Even as the Central Electricity Regulatory Commission (CERC) allowed Delhi’s power distribution company BSES to approach the Union power ministry for de-allocating 621 mega-watt (MW) of electricity supply from NTPC’s Dadri-I generating station earlier in the month, the Reliance Infrastructure-led company said on Tuesday that BSES discoms have inked power sale agreements (PSA) with the Solar Energy Corporation of India (SECI) to procure 510 MW of solar and bundled hybrid power.
Hybrid power is a bundled mix of solar and wind-based electricity, and the BSES contract will include 300 MW is solar power and 210 MW hybrid capacity.
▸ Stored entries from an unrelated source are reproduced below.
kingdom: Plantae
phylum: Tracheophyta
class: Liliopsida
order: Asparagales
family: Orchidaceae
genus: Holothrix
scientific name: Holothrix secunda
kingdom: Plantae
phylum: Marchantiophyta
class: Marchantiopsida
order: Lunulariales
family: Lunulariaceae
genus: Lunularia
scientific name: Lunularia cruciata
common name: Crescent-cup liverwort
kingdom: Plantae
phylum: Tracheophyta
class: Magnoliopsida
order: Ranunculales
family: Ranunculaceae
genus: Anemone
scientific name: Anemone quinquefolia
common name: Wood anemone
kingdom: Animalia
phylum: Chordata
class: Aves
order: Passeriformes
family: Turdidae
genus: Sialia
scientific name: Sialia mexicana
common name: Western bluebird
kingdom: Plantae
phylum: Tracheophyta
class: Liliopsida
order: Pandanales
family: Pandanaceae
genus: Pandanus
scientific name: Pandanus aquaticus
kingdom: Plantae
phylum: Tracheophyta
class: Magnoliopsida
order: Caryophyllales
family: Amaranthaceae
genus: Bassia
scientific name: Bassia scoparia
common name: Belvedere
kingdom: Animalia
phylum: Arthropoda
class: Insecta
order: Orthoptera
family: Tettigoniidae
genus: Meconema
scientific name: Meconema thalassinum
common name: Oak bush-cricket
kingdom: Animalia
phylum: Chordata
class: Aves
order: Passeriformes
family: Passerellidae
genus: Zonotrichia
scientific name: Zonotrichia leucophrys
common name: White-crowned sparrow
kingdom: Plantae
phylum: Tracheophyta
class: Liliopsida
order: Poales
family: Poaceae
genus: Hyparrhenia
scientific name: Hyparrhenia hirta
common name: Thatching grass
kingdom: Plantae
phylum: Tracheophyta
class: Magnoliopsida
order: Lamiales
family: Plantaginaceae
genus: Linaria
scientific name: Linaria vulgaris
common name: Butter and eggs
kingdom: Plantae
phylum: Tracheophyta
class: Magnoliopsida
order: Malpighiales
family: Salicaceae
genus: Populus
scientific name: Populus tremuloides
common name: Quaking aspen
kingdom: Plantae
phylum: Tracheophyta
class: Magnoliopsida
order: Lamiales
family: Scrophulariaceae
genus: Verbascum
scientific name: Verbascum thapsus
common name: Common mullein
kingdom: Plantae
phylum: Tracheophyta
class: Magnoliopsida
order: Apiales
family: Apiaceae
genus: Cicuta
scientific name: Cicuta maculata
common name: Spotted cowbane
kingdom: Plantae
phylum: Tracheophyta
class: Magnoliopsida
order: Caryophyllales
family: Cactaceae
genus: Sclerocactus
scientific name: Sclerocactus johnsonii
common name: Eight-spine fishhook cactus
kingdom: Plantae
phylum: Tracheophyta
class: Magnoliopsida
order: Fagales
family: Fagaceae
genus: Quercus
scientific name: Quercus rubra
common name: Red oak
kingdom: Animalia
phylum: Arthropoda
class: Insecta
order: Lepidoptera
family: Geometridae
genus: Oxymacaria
The discom will get solar power at Rs 2.44 per unit, and hybrid power will cost it Rs 2.48/unit. The average cost of power from Dadri-1 plant was Rs 6.50/unit, making it one of the costliest power stations providing electricity to the National Capital Region. However, to be sure, renewable energy is intermittent in nature and is not available round the clock. “While solar power will help the discom meet the day peak, the wind-power sourced from the coastal areas is expected to support the night peak demand,” BSES said in a statement. The SECI deal will also help the BSES discoms meet their renewable purchase obligations.
The development also comes at a time when the Union power ministry is coming with a ‘green tariff’ mechanism, which will allow industrial units and businesses across the country to meet their entire power requirement via renewable energy sources via discoms.
Currently, in most parts of the country, discoms supply power to industries from a common pool created out of purchases that include thermal, hydel, and renewables. The green tariff will the weighted average of the cost of procurement of green energy which will vary from state to state. A provision for a separate green tariff is also seen to reduce the hesitation of discoms in going for power purchase from renewable energy sources, as this mechanism will not impact general tariffs.